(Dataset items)
......

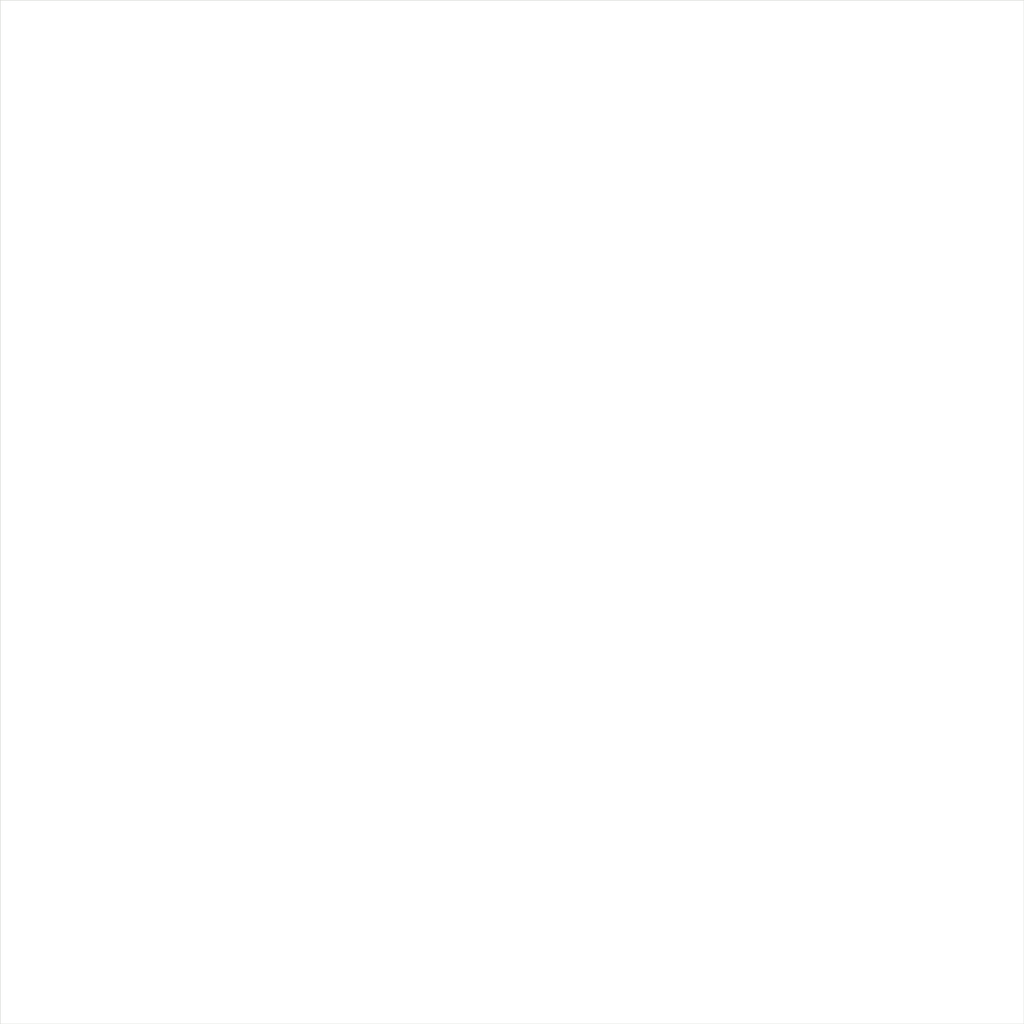
<source format=kicad_pcb>
(kicad_pcb (version 20241229) (generator "pcbnew") (generator_version "9.0")
  (general
  (thickness 1.6)
  (legacy_teardrops no))
  (paper "A4")
  (layers (0 "F.Cu" signal) (2 "B.Cu" signal) (9 "F.Adhes" user "F.Adhesive") (11 "B.Adhes" user "B.Adhesive") (13 "F.Paste" user) (15 "B.Paste" user) (5 "F.SilkS" user "F.Silkscreen") (7 "B.SilkS" user "B.Silkscreen") (1 "F.Mask" user) (3 "B.Mask" user) (17 "Dwgs.User" user "User.Drawings") (19 "Cmts.User" user "User.Comments") (21 "Eco1.User" user "User.Eco1") (23 "Eco2.User" user "User.Eco2") (25 "Edge.Cuts" user) (27 "Margin" user) (31 "F.CrtYd" user "F.Courtyard") (29 "B.CrtYd" user "B.Courtyard") (35 "F.Fab" user) (33 "B.Fab" user))
  (setup
  (pad_to_mask_clearance 0)
  (allow_soldermask_bridges_in_footprints no)
  (tenting front back)
  (pcbplotparams
    (layerselection "0x00000000_00000000_55555555_5755f5df")
    (plot_on_all_layers_selection "0x00000000_00000000_00000000_00000000")
    (disableapertmacros no)
    (usegerberextensions no)
    (usegerberattributes yes)
    (usegerberadvancedattributes yes)
    (creategerberjobfile yes)
    (dashed_line_dash_ratio 12.0)
    (dashed_line_gap_ratio 3.0)
    (svgprecision 4)
    (plotframeref no)
    (mode 1)
    (useauxorigin no)
    (hpglpennumber 1)
    (hpglpenspeed 20)
    (hpglpendiameter 15.0)
    (pdf_front_fp_property_popups yes)
    (pdf_back_fp_property_popups yes)
    (pdf_metadata yes)
    (pdf_single_document no)
    (dxfpolygonmode yes)
    (dxfimperialunits yes)
    (dxfusepcbnewfont yes)
    (psnegative no)
    (psa4output no)
    (plot_black_and_white yes)
    (plotinvisibletext no)
    (sketchpadsonfab no)
    (plotpadnumbers no)
    (hidednponfab no)
    (sketchdnponfab yes)
    (crossoutdnponfab yes)
    (subtractmaskfromsilk no)
    (outputformat 1)
    (mirror no)
    (drillshape 1)
    (scaleselection 1)
    (outputdirectory "")))
  (net 0 "")
  (gr_rect
  (start 0 0)
  (end 100.0 100.0)
  (stroke (width 0.05) (type default))
  (fill no)
  (layer "Edge.Cuts")
  (uuid "240cc467-3f7b-43ba-af56-8aed751a35e9"))
  (embedded_fonts no)
)
</source>
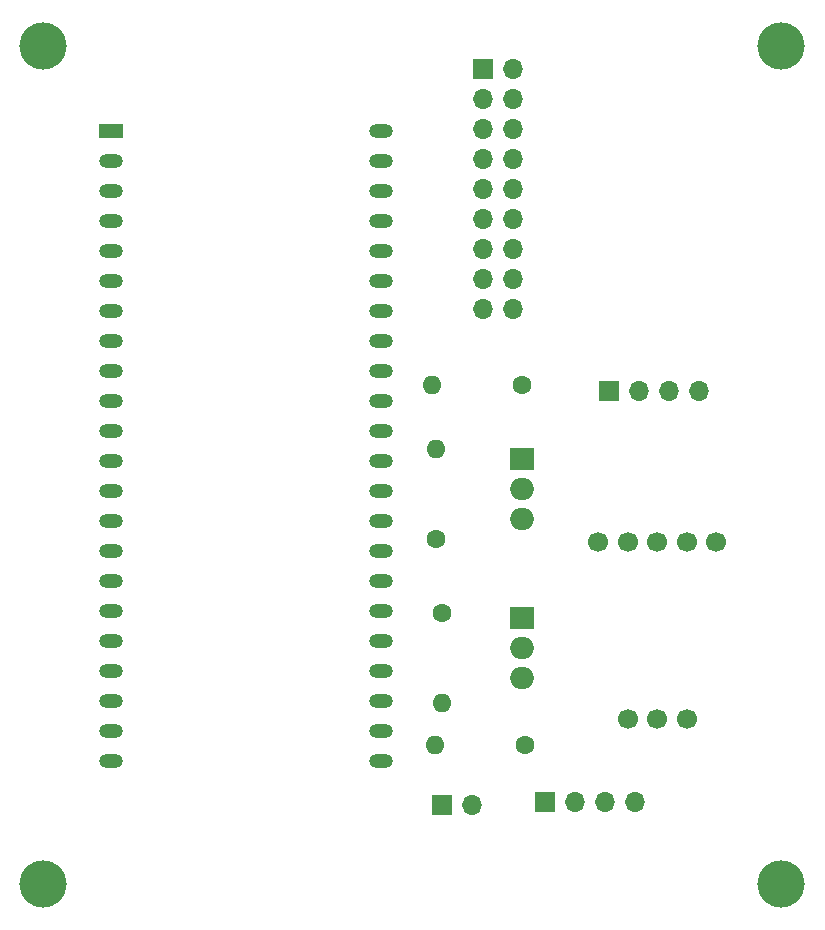
<source format=gbr>
%TF.GenerationSoftware,KiCad,Pcbnew,8.0.5*%
%TF.CreationDate,2025-05-05T01:51:08+02:00*%
%TF.ProjectId,nodo_sensor,6e6f646f-5f73-4656-9e73-6f722e6b6963,rev?*%
%TF.SameCoordinates,Original*%
%TF.FileFunction,Soldermask,Bot*%
%TF.FilePolarity,Negative*%
%FSLAX46Y46*%
G04 Gerber Fmt 4.6, Leading zero omitted, Abs format (unit mm)*
G04 Created by KiCad (PCBNEW 8.0.5) date 2025-05-05 01:51:08*
%MOMM*%
%LPD*%
G01*
G04 APERTURE LIST*
%ADD10C,4.000000*%
%ADD11C,1.600000*%
%ADD12O,1.600000X1.600000*%
%ADD13R,1.700000X1.700000*%
%ADD14O,1.700000X1.700000*%
%ADD15R,2.000000X1.905000*%
%ADD16O,2.000000X1.905000*%
%ADD17C,1.700000*%
%ADD18R,2.000000X1.200000*%
%ADD19O,2.000000X1.200000*%
G04 APERTURE END LIST*
D10*
%TO.C,REF\u002A\u002A*%
X176250000Y-144750000D03*
%TD*%
D11*
%TO.C,RS1*%
X154310000Y-102500000D03*
D12*
X146690000Y-102500000D03*
%TD*%
D13*
%TO.C,J3*%
X156200000Y-137750000D03*
D14*
X158740000Y-137750000D03*
X161280000Y-137750000D03*
X163820000Y-137750000D03*
%TD*%
D13*
%TO.C,J1*%
X147475000Y-138000000D03*
D14*
X150015000Y-138000000D03*
%TD*%
D15*
%TO.C,Q2*%
X154250000Y-122250000D03*
D16*
X154250000Y-124790000D03*
X154250000Y-127330000D03*
%TD*%
D17*
%TO.C,MAX1*%
X160750000Y-115750000D03*
X163250000Y-115750000D03*
X165750000Y-115750000D03*
X168250000Y-115750000D03*
X170750000Y-115750000D03*
X163250000Y-130750000D03*
X165750000Y-130750000D03*
X168250000Y-130750000D03*
%TD*%
D10*
%TO.C,REF\u002A\u002A*%
X113750000Y-144750000D03*
%TD*%
D13*
%TO.C,J2*%
X161670000Y-103000000D03*
D14*
X164210000Y-103000000D03*
X166750000Y-103000000D03*
X169290000Y-103000000D03*
%TD*%
D15*
%TO.C,Q1*%
X154250000Y-108750000D03*
D16*
X154250000Y-111290000D03*
X154250000Y-113830000D03*
%TD*%
D10*
%TO.C,REF\u002A\u002A*%
X176250000Y-73750000D03*
%TD*%
D11*
%TO.C,RG2*%
X147500000Y-121750000D03*
D12*
X147500000Y-129370000D03*
%TD*%
D18*
%TO.C,U1*%
X119455000Y-81008120D03*
D19*
X119455000Y-83548120D03*
X119455000Y-86088120D03*
X119455000Y-88628120D03*
X119455000Y-91168120D03*
X119455000Y-93708120D03*
X119455000Y-96248120D03*
X119455000Y-98788120D03*
X119455000Y-101328120D03*
X119455000Y-103868120D03*
X119455000Y-106408120D03*
X119455000Y-108948120D03*
X119455000Y-111488120D03*
X119455000Y-114028120D03*
X119455000Y-116568120D03*
X119455000Y-119108120D03*
X119455000Y-121648120D03*
X119455000Y-124188120D03*
X119455000Y-126728120D03*
X119451320Y-129265400D03*
X119451320Y-131805400D03*
X119451320Y-134345400D03*
X142315000Y-134348120D03*
X142315000Y-131808120D03*
X142315000Y-129268120D03*
X142315000Y-126728120D03*
X142315000Y-124188120D03*
X142315000Y-121648120D03*
X142315000Y-119108120D03*
X142315000Y-116568120D03*
X142315000Y-114028120D03*
X142315000Y-111488120D03*
X142315000Y-108948120D03*
X142315000Y-106408120D03*
X142315000Y-103868120D03*
X142315000Y-101328120D03*
X142315000Y-98788120D03*
X142315000Y-96248120D03*
X142315000Y-93708120D03*
X142315000Y-91168120D03*
X142315000Y-88628120D03*
X142315000Y-86088120D03*
X142315000Y-83548120D03*
X142315000Y-81008120D03*
%TD*%
D11*
%TO.C,RS2*%
X154560000Y-133000000D03*
D12*
X146940000Y-133000000D03*
%TD*%
D11*
%TO.C,RG1*%
X147000000Y-115560000D03*
D12*
X147000000Y-107940000D03*
%TD*%
D10*
%TO.C,REF\u002A\u002A*%
X113750000Y-73750000D03*
%TD*%
D13*
%TO.C,J4*%
X151000000Y-75750000D03*
D14*
X153540000Y-75750000D03*
X151000000Y-78290000D03*
X153540000Y-78290000D03*
X151000000Y-80830000D03*
X153540000Y-80830000D03*
X151000000Y-83370000D03*
X153540000Y-83370000D03*
X151000000Y-85910000D03*
X153540000Y-85910000D03*
X151000000Y-88450000D03*
X153540000Y-88450000D03*
X151000000Y-90990000D03*
X153540000Y-90990000D03*
X151000000Y-93530000D03*
X153540000Y-93530000D03*
X151000000Y-96070000D03*
X153540000Y-96070000D03*
%TD*%
M02*

</source>
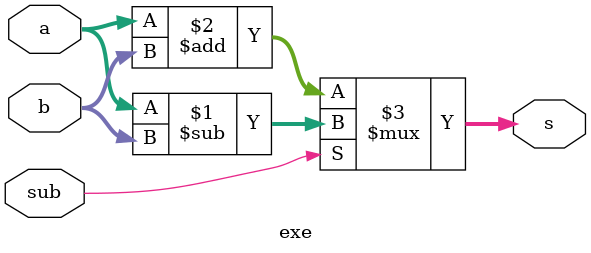
<source format=v>
module exe (a,b,sub,s);
	input [31:0] a,b;
	input sub;
	output [31:0] s;
	assign s = sub ? a - b : a + b;
endmodule 
</source>
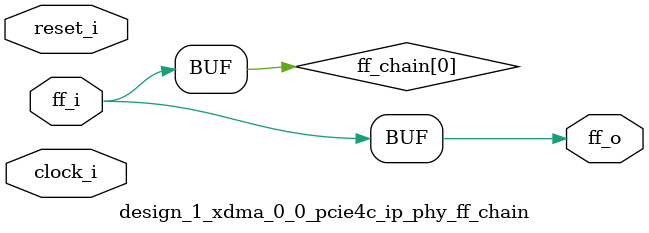
<source format=v>
/*****************************************************************************
** Description:
**    Flop Chain
**
******************************************************************************/

`timescale 1ps/1ps

`define AS_PHYREG(clk, reset, q, d, rstval)  \
   always @(posedge clk or posedge reset) begin \
      if (reset) \
         q  <= #(TCQ)   rstval;  \
      else  \
         q  <= #(TCQ)   d; \
   end

`define PHYREG(clk, reset, q, d, rstval)  \
   always @(posedge clk) begin \
      if (reset) \
         q  <= #(TCQ)   rstval;  \
      else  \
         q  <= #(TCQ)   d; \
   end

(* DowngradeIPIdentifiedWarnings = "yes" *)
module design_1_xdma_0_0_pcie4c_ip_phy_ff_chain #(
   // Parameters
   parameter integer PIPELINE_STAGES   = 0,        // 0 = no pipeline; 1 = 1 stage; 2 = 2 stages; 3 = 3 stages
   parameter         ASYNC             = "FALSE",
   parameter integer FF_WIDTH          = 1,
   parameter integer RST_VAL           = 0,
   parameter integer TCQ               = 1
)  (   
   input  wire                         clock_i,          
   input  wire                         reset_i,           
   input  wire [FF_WIDTH-1:0]          ff_i,            
   output wire [FF_WIDTH-1:0]          ff_o        
   );

   genvar   var_i;

   reg   [FF_WIDTH-1:0]          ff_chain [PIPELINE_STAGES:0];

   always @(*) ff_chain[0] = ff_i;

generate
   if (PIPELINE_STAGES > 0) begin:  with_ff_chain
      for (var_i = 0; var_i < PIPELINE_STAGES; var_i = var_i + 1) begin: ff_chain_gen
         if (ASYNC == "TRUE") begin: async_rst
            `AS_PHYREG(clock_i, reset_i, ff_chain[var_i+1], ff_chain[var_i], RST_VAL)
         end else begin: sync_rst
            `PHYREG(clock_i, reset_i, ff_chain[var_i+1], ff_chain[var_i], RST_VAL)
         end
      end
   end
endgenerate

   assign ff_o = ff_chain[PIPELINE_STAGES];

endmodule

</source>
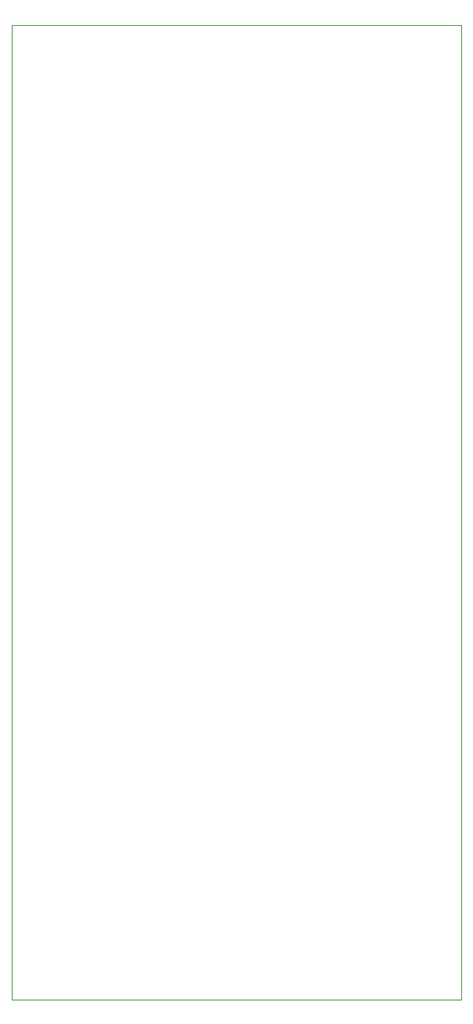
<source format=gbr>
G04 #@! TF.GenerationSoftware,KiCad,Pcbnew,5.1.5-52549c5~84~ubuntu18.04.1*
G04 #@! TF.CreationDate,2020-03-21T09:19:16-06:00*
G04 #@! TF.ProjectId,anderson_fuse_board,616e6465-7273-46f6-9e5f-667573655f62,rev?*
G04 #@! TF.SameCoordinates,Original*
G04 #@! TF.FileFunction,Profile,NP*
%FSLAX46Y46*%
G04 Gerber Fmt 4.6, Leading zero omitted, Abs format (unit mm)*
G04 Created by KiCad (PCBNEW 5.1.5-52549c5~84~ubuntu18.04.1) date 2020-03-21 09:19:16*
%MOMM*%
%LPD*%
G04 APERTURE LIST*
%ADD10C,0.050000*%
G04 APERTURE END LIST*
D10*
X122000000Y-54500000D02*
X73500000Y-54500000D01*
X122000000Y-159500000D02*
X122000000Y-54500000D01*
X73500000Y-159500000D02*
X122000000Y-159500000D01*
X73500000Y-54500000D02*
X73500000Y-159500000D01*
M02*

</source>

......

| EXERCISE INSTRUCTIONS |
Please set down exactly the lines running from the one with "G04 Created by KiCad (PCBNEW 5.1.5-52549c5~84~ubuntu18.04.1)" to the last line of the entries above, both of them included, and no others.

| WRITTEN RESPONSE |
G04 Created by KiCad (PCBNEW 5.1.5-52549c5~84~ubuntu18.04.1) date 2020-03-21 09:19:16*
%MOMM*%
%LPD*%
G04 APERTURE LIST*
%ADD10C,0.050000*%
G04 APERTURE END LIST*
D10*
X122000000Y-54500000D02*
X73500000Y-54500000D01*
X122000000Y-159500000D02*
X122000000Y-54500000D01*
X73500000Y-159500000D02*
X122000000Y-159500000D01*
X73500000Y-54500000D02*
X73500000Y-159500000D01*
M02*

</source>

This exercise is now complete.